El rol del arte en el espacio público, así como el rol del espacio público en el arte, es llegar a despertar y reconocer sentidos, a identificarse y aprender mutuamente de la experiencia lúdica. El ciudadano en el espacio público puede tener la oportunidad de encontrarse en el mismo lugar que un artista que esté desplegando su obra, -física o abstracta, perenne o caduca-, en el espacio público y urbano. Según palabras de Michaux, el artista es –aquel que resiste con todas sus fuerzas a la pulsión de no dejar huellas-, las huellas que deja el artista que se ha presentado en el espacio público trascienden la obra, deja una huella política, reivindicadora y, en el mejor de los casos, transgresora y revolucionaria. Con su obra, el ciudadano y la ciudadana tienen la experiencia de presenciar arte de calidad con un inmenso valor no cuantificable ni estimable porque nunca tendremos idea de qué sentidos puede despertar una obra en los individuos. He ahí la genialidad y unicidad del arte. Se encontrarán, entonces, en un espacio común y social, en un lugar que despertará sus sentidos y escenificará su recuerdo en la memoria. Esta sería una ideología del espacio público donde reina, no solamente la democracia, sino la justicia que revive, con afán, al espacio público.
Las políticas que buscan dominar y controlar el espacio público, sin representar el interés ciudadano, deben ser problematizadas y reaccionadas. No debemos consentir la dominación de la ideología del espacio público que nos presenta el Estado, porque automáticamente estaríamos cooperando en otras formas de dominación y con otras políticas que no representan los intereses del ciudadano activo y político. Reprochemos la (des)educación sobre el espacio público y aboguemos por el cambio de ideología, definida y practicada por los que ahora somos ciudadanos y ciudadanas.

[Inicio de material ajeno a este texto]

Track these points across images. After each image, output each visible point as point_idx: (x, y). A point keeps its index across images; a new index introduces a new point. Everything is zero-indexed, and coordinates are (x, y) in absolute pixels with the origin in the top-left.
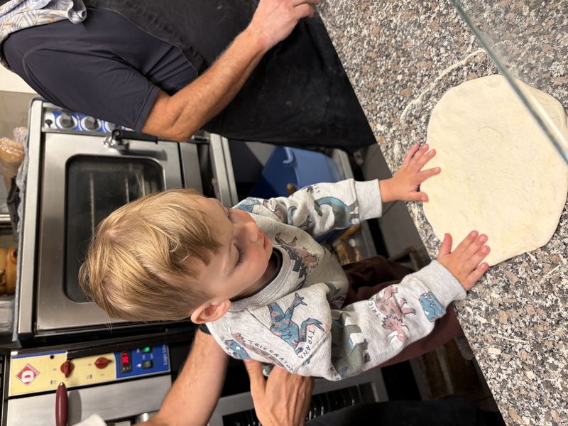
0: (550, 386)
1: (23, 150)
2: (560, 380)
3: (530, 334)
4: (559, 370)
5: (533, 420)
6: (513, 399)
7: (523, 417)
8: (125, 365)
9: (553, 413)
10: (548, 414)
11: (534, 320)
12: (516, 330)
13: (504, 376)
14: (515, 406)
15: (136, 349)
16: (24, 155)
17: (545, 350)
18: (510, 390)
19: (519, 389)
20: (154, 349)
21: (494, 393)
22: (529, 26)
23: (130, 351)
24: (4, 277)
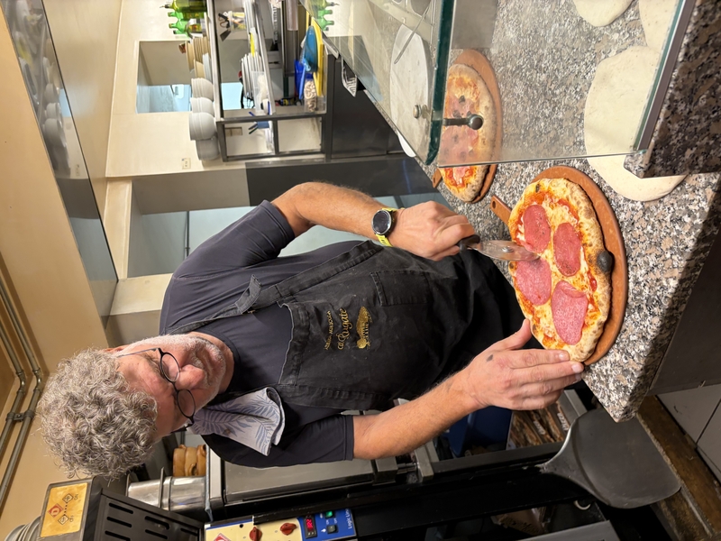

El control del espacio público nace del miedo al despertar de los sentidos, miedo a esos diálogos -fuera del tono común- y a los encuentros espontáneos. No es que se quiera reprimir el arte en sí, al menos no el arte mercadeable y reproducible, se le tiene miedo al arte provocador, bullicioso, al arte de masas y a lo que pueda provocar en el espacio público y en las mentes de sus presentes. Se le teme al arte como cosa activa y viva, se le teme por tener las herramientas (y por ser una herramienta en sí misma) para revolucionar, inquietar y despertar.
“Las políticas públicas que favorezcan la mezcla, la heterogeneidad cultural,
social y funcional harán de la recuperación urbana una
realidad y no un simulacro esteticista de la ciudad.”